Waterbury Irish to use canceled St. Pat’s parade as a chance to help the hungry

New Haven

WATERBURY, Conn. (WTNH) — Waterbury’s Irish community has stepped up this year when times have been tough.

In the spring, they mobilized, along with the Waterbury Pipes and Drums, to salute the first responders at St. Mary’s Hospital with a heroes parade to lift their spirits.

That’s what they hoped to do on Saturday, March 6 for the entire Waterbury community. That’s when The Friends of The Ancient Order of Hibernians (AOH) — an Irish Heritage organization — was going to host the big St. Patrick’s parade.

Instead, because of the pandemic, they’ve come up with a Plan B to help the entire city spread goodwill. Instead of doing nothing that day, the AOH is holding a big food drive to help address an issue that’s become a big problem in Waterbury during the pandemic — food insecurity.

On Saturday, March 6, they hope to greet a parade of cars at their community club filled with food. The plan is to stuff a castle that they’ll have in their parking lot and then take all of that food to a local soup kitchen and food pantry called “Greater Waterbury Interfaith Ministries” (GWIM) on East Main Street.

Every day, it isn’t hard to see a long line of people waiting for hearty meals that workers at GWIM hand out to people struggling to be able to afford enough food on their own.

“We’re calling it The Fighting Irish Fighting Hunger,” Work said. “We have people who have needs and those needs have gotten harder with the pandemic.”

Workers at GWIM say they feed nearly 200 people a day. Many outside in line today didn’t want to speak on camera with News 8. One man named Frank did. We asked him what it feels like to be hungry every day.

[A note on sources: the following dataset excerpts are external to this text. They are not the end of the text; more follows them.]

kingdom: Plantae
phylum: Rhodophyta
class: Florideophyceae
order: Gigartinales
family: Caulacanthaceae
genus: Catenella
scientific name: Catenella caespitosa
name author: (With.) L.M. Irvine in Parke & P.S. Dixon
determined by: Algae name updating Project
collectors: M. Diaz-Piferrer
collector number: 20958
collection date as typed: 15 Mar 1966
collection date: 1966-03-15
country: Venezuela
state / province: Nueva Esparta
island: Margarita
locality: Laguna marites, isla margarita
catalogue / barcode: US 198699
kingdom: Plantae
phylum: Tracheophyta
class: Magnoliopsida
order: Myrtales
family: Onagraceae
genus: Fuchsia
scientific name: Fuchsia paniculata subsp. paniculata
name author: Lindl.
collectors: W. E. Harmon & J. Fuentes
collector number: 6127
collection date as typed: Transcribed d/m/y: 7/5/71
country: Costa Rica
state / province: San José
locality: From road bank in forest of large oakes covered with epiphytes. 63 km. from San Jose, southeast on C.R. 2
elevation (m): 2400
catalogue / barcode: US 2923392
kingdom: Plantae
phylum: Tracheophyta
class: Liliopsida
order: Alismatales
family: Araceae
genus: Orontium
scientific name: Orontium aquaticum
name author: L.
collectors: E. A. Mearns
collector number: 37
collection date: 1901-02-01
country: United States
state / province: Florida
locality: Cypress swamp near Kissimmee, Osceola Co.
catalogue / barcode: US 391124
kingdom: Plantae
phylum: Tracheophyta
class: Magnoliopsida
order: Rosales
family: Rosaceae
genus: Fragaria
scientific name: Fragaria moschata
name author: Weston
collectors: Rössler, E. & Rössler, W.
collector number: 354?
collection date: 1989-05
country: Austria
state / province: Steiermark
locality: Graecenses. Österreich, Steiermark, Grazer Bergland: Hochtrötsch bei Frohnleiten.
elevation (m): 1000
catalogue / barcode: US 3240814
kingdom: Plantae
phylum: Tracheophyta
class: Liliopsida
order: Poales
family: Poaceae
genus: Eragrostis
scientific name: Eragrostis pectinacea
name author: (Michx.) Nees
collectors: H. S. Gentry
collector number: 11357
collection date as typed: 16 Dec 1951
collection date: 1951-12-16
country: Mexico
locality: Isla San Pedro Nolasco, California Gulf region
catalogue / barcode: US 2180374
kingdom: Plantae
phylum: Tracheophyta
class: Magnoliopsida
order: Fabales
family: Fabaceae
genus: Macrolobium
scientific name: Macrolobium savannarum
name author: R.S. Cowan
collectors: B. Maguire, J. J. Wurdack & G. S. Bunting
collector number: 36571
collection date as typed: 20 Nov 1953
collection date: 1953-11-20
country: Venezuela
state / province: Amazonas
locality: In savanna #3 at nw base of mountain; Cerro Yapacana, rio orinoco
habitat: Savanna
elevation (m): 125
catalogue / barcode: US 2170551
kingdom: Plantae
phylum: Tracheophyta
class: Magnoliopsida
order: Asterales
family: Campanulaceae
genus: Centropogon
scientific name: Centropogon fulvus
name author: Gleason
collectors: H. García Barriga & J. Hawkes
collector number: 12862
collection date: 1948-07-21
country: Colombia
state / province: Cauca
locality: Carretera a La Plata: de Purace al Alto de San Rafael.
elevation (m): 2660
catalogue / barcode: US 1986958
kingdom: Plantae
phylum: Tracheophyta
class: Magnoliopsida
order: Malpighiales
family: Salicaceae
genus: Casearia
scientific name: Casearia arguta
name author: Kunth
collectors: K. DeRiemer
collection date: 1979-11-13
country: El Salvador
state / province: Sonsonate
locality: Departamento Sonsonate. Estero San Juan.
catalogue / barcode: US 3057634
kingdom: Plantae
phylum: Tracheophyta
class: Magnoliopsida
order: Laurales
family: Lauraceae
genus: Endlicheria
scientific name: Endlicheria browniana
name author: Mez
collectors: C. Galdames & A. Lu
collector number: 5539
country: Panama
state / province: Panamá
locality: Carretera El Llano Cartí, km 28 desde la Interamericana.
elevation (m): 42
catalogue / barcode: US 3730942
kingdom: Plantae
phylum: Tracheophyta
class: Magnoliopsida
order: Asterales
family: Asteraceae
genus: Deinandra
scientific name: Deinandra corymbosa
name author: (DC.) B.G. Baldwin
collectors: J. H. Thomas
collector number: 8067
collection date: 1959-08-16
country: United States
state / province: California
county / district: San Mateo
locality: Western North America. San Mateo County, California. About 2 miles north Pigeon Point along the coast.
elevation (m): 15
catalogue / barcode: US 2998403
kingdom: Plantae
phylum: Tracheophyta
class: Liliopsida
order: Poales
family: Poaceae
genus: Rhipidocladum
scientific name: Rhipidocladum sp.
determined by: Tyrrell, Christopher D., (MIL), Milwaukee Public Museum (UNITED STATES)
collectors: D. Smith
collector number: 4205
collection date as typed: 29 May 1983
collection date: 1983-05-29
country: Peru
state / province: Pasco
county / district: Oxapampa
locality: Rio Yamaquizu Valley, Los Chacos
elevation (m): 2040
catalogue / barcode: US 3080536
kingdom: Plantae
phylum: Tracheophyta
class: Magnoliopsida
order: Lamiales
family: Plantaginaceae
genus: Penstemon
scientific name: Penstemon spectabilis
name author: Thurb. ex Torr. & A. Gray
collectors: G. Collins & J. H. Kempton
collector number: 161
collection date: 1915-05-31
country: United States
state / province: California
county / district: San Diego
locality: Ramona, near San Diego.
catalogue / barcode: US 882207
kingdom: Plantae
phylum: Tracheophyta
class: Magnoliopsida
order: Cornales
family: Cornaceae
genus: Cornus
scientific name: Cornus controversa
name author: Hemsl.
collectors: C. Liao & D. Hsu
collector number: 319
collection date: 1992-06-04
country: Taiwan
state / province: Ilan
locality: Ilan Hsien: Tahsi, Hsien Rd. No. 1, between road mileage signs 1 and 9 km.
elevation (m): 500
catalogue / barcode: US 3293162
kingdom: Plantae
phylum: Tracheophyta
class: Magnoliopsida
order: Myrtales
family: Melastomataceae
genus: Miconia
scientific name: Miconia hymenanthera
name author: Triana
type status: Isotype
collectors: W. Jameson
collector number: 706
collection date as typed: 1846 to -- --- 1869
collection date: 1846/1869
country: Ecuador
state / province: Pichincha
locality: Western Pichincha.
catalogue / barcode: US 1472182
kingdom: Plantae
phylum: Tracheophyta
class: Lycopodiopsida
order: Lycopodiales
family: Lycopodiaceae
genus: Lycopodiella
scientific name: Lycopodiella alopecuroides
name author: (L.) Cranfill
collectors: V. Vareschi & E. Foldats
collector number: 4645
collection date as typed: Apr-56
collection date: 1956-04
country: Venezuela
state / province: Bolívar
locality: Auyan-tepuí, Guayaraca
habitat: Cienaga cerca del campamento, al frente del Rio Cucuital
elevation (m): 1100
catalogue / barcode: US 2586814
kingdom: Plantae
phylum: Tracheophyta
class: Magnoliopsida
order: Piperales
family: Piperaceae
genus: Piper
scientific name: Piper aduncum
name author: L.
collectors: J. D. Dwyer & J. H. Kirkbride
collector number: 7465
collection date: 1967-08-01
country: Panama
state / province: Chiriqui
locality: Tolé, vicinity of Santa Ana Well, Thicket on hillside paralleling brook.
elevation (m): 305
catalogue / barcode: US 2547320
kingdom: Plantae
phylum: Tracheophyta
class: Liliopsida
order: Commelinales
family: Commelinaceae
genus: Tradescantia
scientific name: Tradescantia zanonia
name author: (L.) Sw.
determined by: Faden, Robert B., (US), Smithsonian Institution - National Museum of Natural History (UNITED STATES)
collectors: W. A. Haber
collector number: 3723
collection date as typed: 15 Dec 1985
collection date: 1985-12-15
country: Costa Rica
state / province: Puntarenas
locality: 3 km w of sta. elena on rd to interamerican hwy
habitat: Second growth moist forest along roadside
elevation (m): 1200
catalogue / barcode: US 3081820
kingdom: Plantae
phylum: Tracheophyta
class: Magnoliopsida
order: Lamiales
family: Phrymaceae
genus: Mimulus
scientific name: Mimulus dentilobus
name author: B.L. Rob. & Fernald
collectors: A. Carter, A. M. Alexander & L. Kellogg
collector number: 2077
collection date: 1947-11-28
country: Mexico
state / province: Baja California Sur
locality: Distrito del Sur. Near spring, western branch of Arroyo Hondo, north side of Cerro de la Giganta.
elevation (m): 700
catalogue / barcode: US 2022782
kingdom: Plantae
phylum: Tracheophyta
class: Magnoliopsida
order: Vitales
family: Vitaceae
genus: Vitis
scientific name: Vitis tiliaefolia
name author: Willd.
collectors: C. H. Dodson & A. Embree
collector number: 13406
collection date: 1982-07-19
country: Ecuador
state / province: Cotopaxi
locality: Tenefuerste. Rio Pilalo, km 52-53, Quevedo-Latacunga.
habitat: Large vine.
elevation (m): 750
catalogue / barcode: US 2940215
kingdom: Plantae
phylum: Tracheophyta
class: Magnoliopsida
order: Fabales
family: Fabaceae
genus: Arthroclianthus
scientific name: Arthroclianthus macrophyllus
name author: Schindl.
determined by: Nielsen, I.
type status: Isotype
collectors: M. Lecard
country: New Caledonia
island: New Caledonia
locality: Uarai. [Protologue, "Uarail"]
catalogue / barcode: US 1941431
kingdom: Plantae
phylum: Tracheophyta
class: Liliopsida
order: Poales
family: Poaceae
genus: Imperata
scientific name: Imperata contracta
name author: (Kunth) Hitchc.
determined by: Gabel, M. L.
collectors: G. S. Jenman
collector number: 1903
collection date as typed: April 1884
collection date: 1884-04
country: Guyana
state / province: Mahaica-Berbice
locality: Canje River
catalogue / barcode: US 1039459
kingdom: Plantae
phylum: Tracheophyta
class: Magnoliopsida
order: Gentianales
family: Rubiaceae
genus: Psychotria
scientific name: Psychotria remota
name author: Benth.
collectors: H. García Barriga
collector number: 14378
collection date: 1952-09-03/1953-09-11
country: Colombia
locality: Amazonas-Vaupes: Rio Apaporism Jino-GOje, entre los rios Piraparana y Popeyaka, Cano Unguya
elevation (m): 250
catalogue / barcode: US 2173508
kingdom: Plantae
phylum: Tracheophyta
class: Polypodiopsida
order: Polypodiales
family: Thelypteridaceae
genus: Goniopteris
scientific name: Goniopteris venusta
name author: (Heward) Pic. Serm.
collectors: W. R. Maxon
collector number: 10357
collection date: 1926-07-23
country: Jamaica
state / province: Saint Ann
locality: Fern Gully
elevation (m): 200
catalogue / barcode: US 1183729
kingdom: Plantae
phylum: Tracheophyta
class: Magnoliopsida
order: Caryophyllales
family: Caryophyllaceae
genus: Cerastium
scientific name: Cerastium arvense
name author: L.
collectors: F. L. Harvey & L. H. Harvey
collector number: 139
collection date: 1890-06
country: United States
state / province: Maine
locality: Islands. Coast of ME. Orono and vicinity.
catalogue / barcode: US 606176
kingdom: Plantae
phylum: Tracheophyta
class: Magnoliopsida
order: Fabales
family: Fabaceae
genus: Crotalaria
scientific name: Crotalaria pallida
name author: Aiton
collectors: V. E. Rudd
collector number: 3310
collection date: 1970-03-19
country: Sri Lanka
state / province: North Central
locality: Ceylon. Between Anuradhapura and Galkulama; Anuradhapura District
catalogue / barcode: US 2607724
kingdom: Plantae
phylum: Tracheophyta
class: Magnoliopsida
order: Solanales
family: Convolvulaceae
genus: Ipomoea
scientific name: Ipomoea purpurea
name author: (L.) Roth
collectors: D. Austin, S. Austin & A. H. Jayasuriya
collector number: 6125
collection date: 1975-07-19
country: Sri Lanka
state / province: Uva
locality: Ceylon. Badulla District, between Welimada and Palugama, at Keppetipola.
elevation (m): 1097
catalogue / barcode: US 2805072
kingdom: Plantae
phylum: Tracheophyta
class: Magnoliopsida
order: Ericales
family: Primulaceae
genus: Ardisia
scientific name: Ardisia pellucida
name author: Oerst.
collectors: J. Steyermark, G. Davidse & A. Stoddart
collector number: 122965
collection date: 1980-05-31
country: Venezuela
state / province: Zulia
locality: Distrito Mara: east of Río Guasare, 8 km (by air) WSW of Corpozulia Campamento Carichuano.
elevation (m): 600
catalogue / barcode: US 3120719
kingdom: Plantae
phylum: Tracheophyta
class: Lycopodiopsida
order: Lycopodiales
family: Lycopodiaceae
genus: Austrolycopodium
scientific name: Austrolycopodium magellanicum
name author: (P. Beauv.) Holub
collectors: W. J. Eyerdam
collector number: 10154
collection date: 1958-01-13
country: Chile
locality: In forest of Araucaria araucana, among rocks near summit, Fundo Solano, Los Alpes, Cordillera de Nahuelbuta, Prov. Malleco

“Uncomfortable,” he said. “Uncomfortable.”

Work says his culture has experienced that before in their history. That was part of his calling in putting this event together.

“The Irish people experienced a famine back in 1854 for three years where thousands of Irish people died because we couldn’t grow potatoes,” Work said. “And so, we remember those things, we remember our heritage.”

Work says it’s also part of the Irish culture and heritage to stand up and help others. That’s what he’s hoping for during this unusual and rewarding St. Patrick’s celebration.

“We’re just really, really glad that we’re able to do something to chip in and help,” Work said.